14. The low-temperature sol-agar according to claim 10, wherein in the preparation method, steps of the two-step acidification and the washing in the step S4 are: S4-1, adding oxalic acid with a mass fraction of 0.064%, EDTA-Na2 with a mass fraction of 0.01267%, and distilled water with a solid-liquid ratio of 1:(15-80) to the neutral one-step acidified Gracilaria into the neutral one-step acidified Gracilaria, standing and soaking for 30-90 min after stirring and mixing well, and discarding an acid washing solution; andS4-2, adding 20-90 times volume of the distilled water to two-step acidified Gracilaria to soak and wash 30-90 min, and repeating a plurality of times until a pH of the two-step acidified Gracilaria is 7.

15. The low-temperature sol-agar according to claim 10, wherein in the preparation method, steps of the bleaching and the washing in the step S5 are: adding a sodium hypochlorite solution with an available chlorine mass fraction of 0.04% to the neutral two-step acidified Gracilaria, standing for 30-90 min after stirring and mixing well, discarding a bleaching solution, and washing bleached Gracilaria with distilled water to a pH of 7; wherein a solid-liquid ratio of the neutral two-step acidified Gracilaria and the sodium hypochlorite solution is 1:(15-80).

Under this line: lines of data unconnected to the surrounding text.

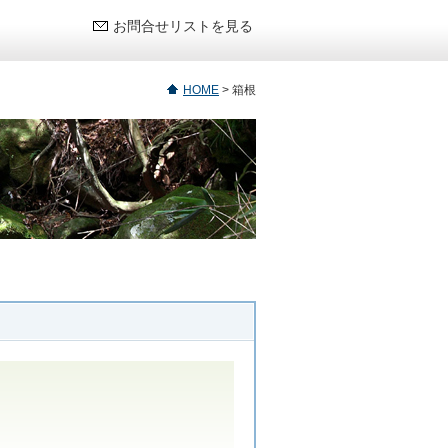
お問合せリストを見る
HOME
>
箱根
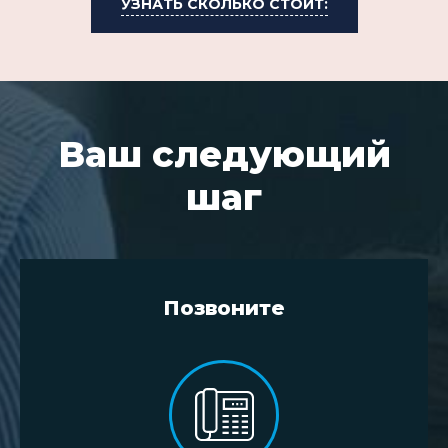
УЗНАТЬ СКОЛЬКО СТОИТ:
Ваш следующий
шаг
Позвоните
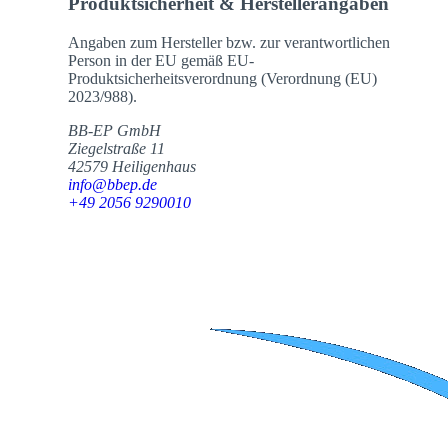
Produktsicherheit & Herstellerangaben
Angaben zum Hersteller bzw. zur verantwortlichen
Person in der EU gemäß EU-
Produktsicherheitsverordnung (Verordnung (EU)
2023/988).
BB-EP GmbH
Ziegelstraße 11
42579 Heiligenhaus
info@bbep.de
+49 2056 9290010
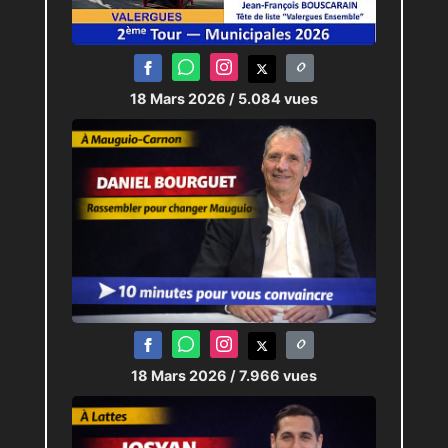
18 Mars 2026
/ 5.084 vues
18 Mars 2026
/ 7.966 vues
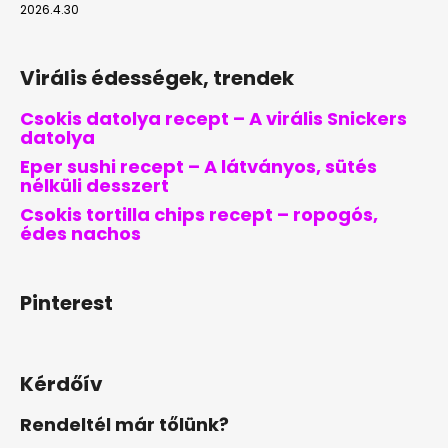
2026.4.30
Virális édességek, trendek
Csokis datolya recept – A virális Snickers
datolya
Eper sushi recept – A látványos, sütés
nélküli desszert
Csokis tortilla chips recept – ropogós,
édes nachos
Pinterest
Kérdőív
Rendeltél már tőlünk?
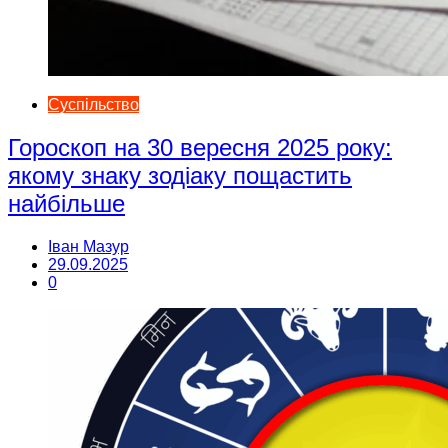
Суспільство
Гороскоп на 30 вересня 2025 року:
якому знаку зодіаку пощастить
найбільше
Іван Мазур
29.09.2025
0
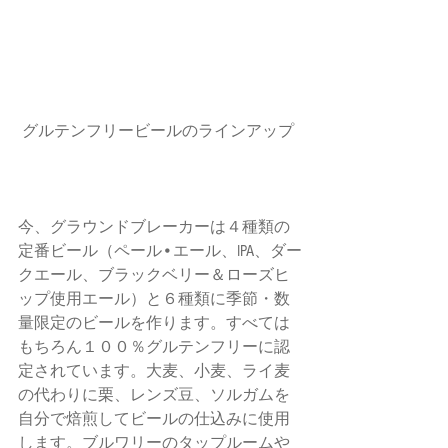
 グルテンフリービールのラインアップ
今、グラウンドブレーカーは４種類の
定番ビール（ペール•エール、IPA、ダー
クエール、ブラックベリー＆ローズヒ
ップ使用エール）と６種類に季節・数
量限定のビールを作ります。すべては
もちろん１００％グルテンフリーに認
定されています。大麦、小麦、ライ麦
の代わりに栗、レンズ豆、ソルガムを
自分で焙煎してビールの仕込みに使用
します。ブルワリーのタップルームや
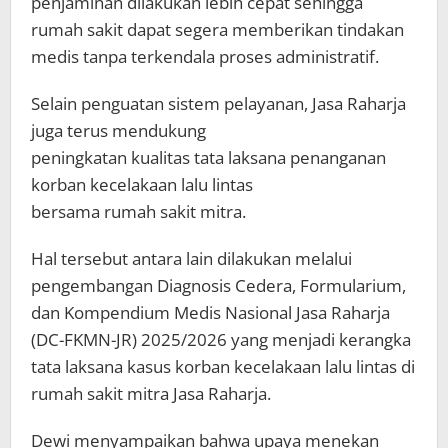
penjaminan dilakukan lebih cepat sehingga
rumah sakit dapat segera memberikan tindakan
medis tanpa terkendala proses administratif.
Selain penguatan sistem pelayanan, Jasa Raharja
juga terus mendukung
peningkatan kualitas tata laksana penanganan
korban kecelakaan lalu lintas
bersama rumah sakit mitra.
Hal tersebut antara lain dilakukan melalui
pengembangan Diagnosis Cedera, Formularium,
dan Kompendium Medis Nasional Jasa Raharja
(DC-FKMN-JR) 2025/2026 yang menjadi kerangka
tata laksana kasus korban kecelakaan lalu lintas di
rumah sakit mitra Jasa Raharja.
Dewi menyampaikan bahwa upaya menekan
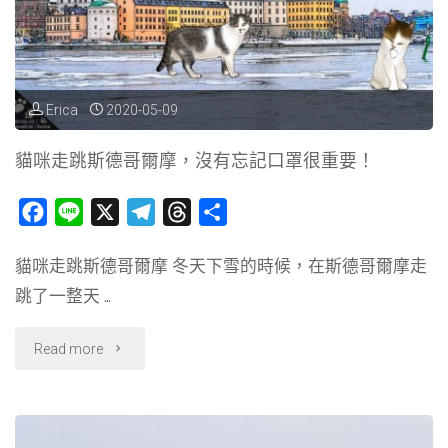
Erica
2020-05-09
貓咪走跳斯德哥爾摩，沒有忘記口罩很重要！
F
L
X
T
T
分
a
i
e
h
享
貓咪走跳斯德哥爾摩 冬天下雪的時候，在斯德哥爾摩走
c
n
l
r
跳了一整天 …
e
e
e
e
b
g
a
"貓
Read more
o
r
d
o
a
s
咪
k
m
走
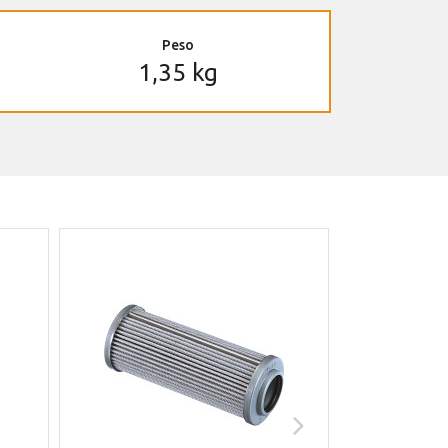
Peso
1,35 kg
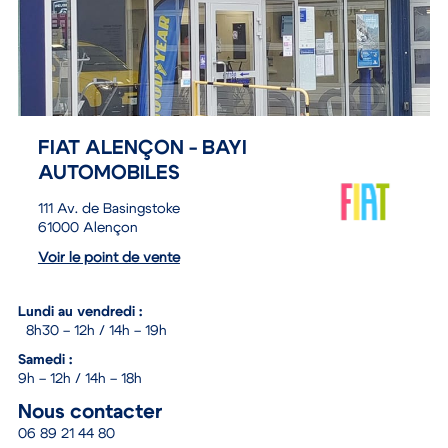
FIAT ALENÇON - BAYI
AUTOMOBILES
111 Av. de Basingstoke
61000 Alençon
Voir le point de vente
Lundi au vendredi :
8h30 – 12h / 14h – 19h
Samedi :
9h – 12h / 14h – 18h
Nous contacter
06 89 21 44 80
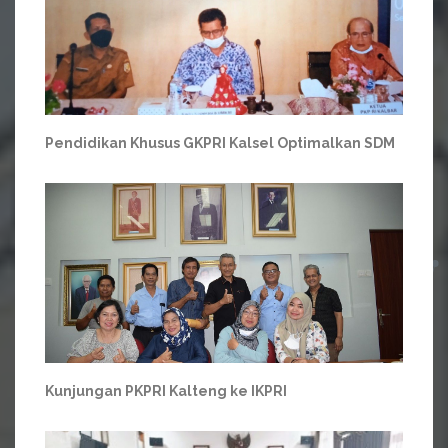
Pendidikan Khusus GKPRI Kalsel Optimalkan SDM
Kunjungan PKPRI Kalteng ke IKPRI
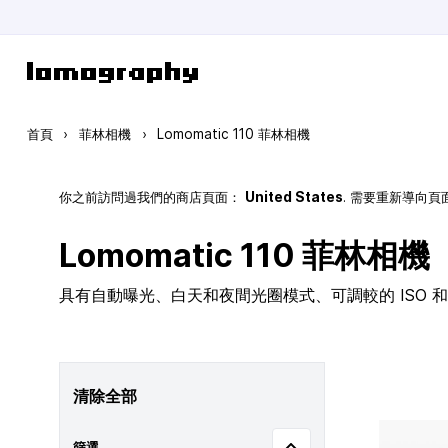
跳到內容
首頁
›
菲林相機
›
Lomomatic 110 菲林相機
你之前訪問過我們的商店頁面：
United States
. 需要重新導向
Lomomatic 110 菲林相機
具有自動曝光、白天和夜間光圈模式、可調較的 ISO 和玻
清除全部
篩選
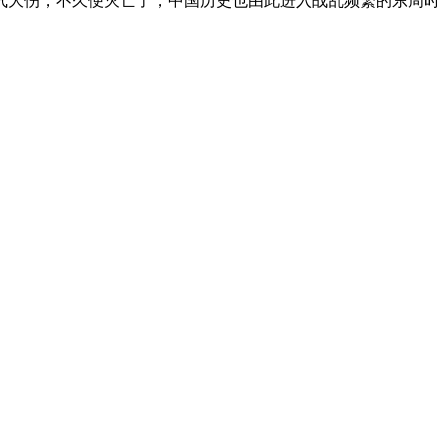
气大伤，不久便灭亡了，中国历史也由此进入战乱频繁的东周时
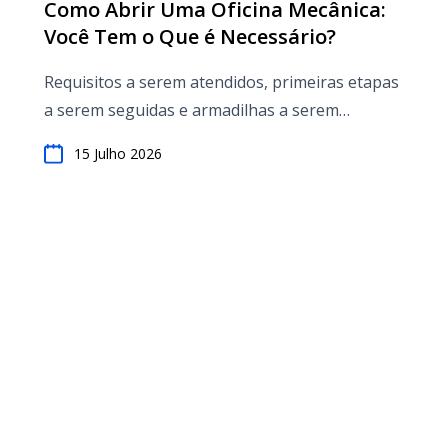
Como Abrir Uma Oficina Mecânica:
Você Tem o Que é Necessário?
Requisitos a serem atendidos, primeiras etapas
a serem seguidas e armadilhas a serem
evitadas
15 Julho 2026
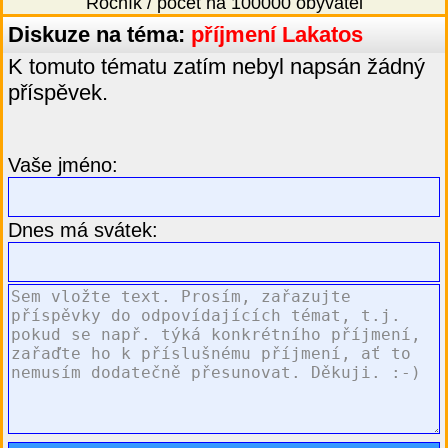
Ročník / počet na 100000 obyvatel
Diskuze na téma:
příjmení Lakatos
K tomuto tématu zatím nebyl napsán žádný
příspěvek.
Vaše jméno:
Dnes má svátek:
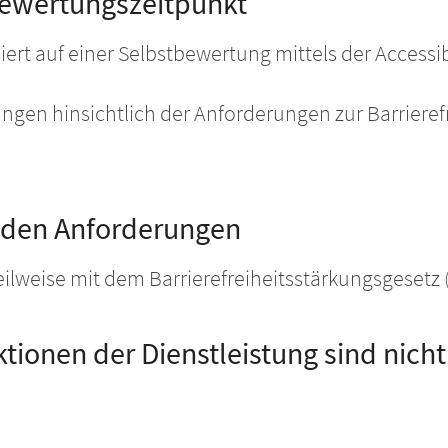
ewertungszeitpunkt
siert auf einer Selbstbewertung mittels der Accessi
tungen hinsichtlich der Anforderungen zur Barrieref
t den Anforderungen
eilweise mit dem Barrierefreiheitsstärkungsgesetz 
tionen der Dienstleistung sind nicht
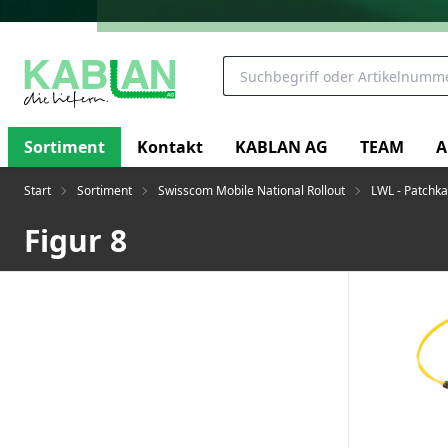
Sortiment
Kontakt
KABLAN AG
TEAM
A
Start
Sortiment
Swisscom Mobile National Rollout
LWL - Patchka
Figur 8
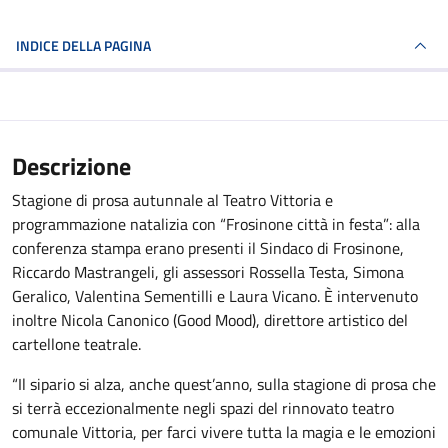
INDICE DELLA PAGINA
Descrizione
Stagione di prosa autunnale al Teatro Vittoria e
programmazione natalizia con “Frosinone città in festa”: alla
conferenza stampa erano presenti il Sindaco di Frosinone,
Riccardo Mastrangeli, gli assessori Rossella Testa, Simona
Geralico, Valentina Sementilli e Laura Vicano. È intervenuto
inoltre Nicola Canonico (Good Mood), direttore artistico del
cartellone teatrale.
“Il sipario si alza, anche quest’anno, sulla stagione di prosa che
si terrà eccezionalmente negli spazi del rinnovato teatro
comunale Vittoria, per farci vivere tutta la magia e le emozioni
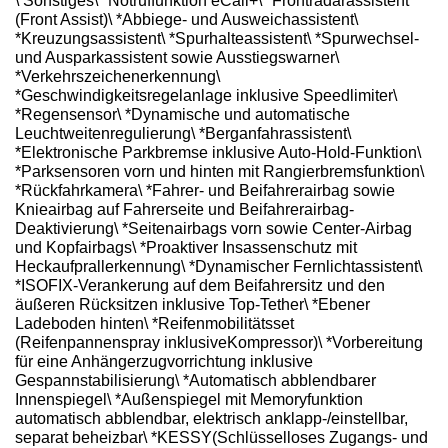
\ Sonstiges\ *Notruffunktion eCall+\ *Frontradarassistent
(Front Assist)\ *Abbiege- und Ausweichassistent\
*Kreuzungsassistent\ *Spurhalteassistent\ *Spurwechsel-
und Ausparkassistent sowie Ausstiegswarner\
*Verkehrszeichenerkennung\
*Geschwindigkeitsregelanlage inklusive Speedlimiter\
*Regensensor\ *Dynamische und automatische
Leuchtweitenregulierung\ *Berganfahrassistent\
*Elektronische Parkbremse inklusive Auto-Hold-Funktion\
*Parksensoren vorn und hinten mit Rangierbremsfunktion\
*Rückfahrkamera\ *Fahrer- und Beifahrerairbag sowie
Knieairbag auf Fahrerseite und Beifahrerairbag-
Deaktivierung\ *Seitenairbags vorn sowie Center-Airbag
und Kopfairbags\ *Proaktiver Insassenschutz mit
Heckaufprallerkennung\ *Dynamischer Fernlichtassistent\
*ISOFIX-Verankerung auf dem Beifahrersitz und den
äußeren Rücksitzen inklusive Top-Tether\ *Ebener
Ladeboden hinten\ *Reifenmobilitätsset
(Reifenpannenspray inklusiveKompressor)\ *Vorbereitung
für eine Anhängerzugvorrichtung inklusive
Gespannstabilisierung\ *Automatisch abblendbarer
Innenspiegel\ *Außenspiegel mit Memoryfunktion
automatisch abblendbar, elektrisch anklapp-/einstellbar,
separat beheizbar\ *KESSY(Schlüsselloses Zugangs- und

16. The low-temperature sol-agar according to claim 10, wherein in the preparation method, steps of the water bath in the step S6 are: adding distilled water to the neutral bleached Gracilaria at a solid-liquid ratio of 1:(15-80), and performing a water bath treatment at 100° C. for 3-8 h, and filtering and separating an algae residue and the supernatant.

17. The low-temperature sol-agar according to claim 10, wherein in the preparation method, steps of the drying and the crushing in the step S7 are: S7-1, dividing the Gracilaria agar gel into the pieces and packing, freezing for 24-48 h and then taking out, and after a thawing at the room temperature, filtering and separating water, placing a Gracilaria agar with most of the water removed in an oven, and treating at 60-105° C. for 12-48 h; andS7-2, crushing the dried Gracilaria agar, and screening through an 80-200-mesh standard sieve to obtain the agar powder.

18. The low-temperature sol-agar according to claim 10, wherein in the preparation method, a moisture content of the agar powder mixed with the water in the step S8 is 35%.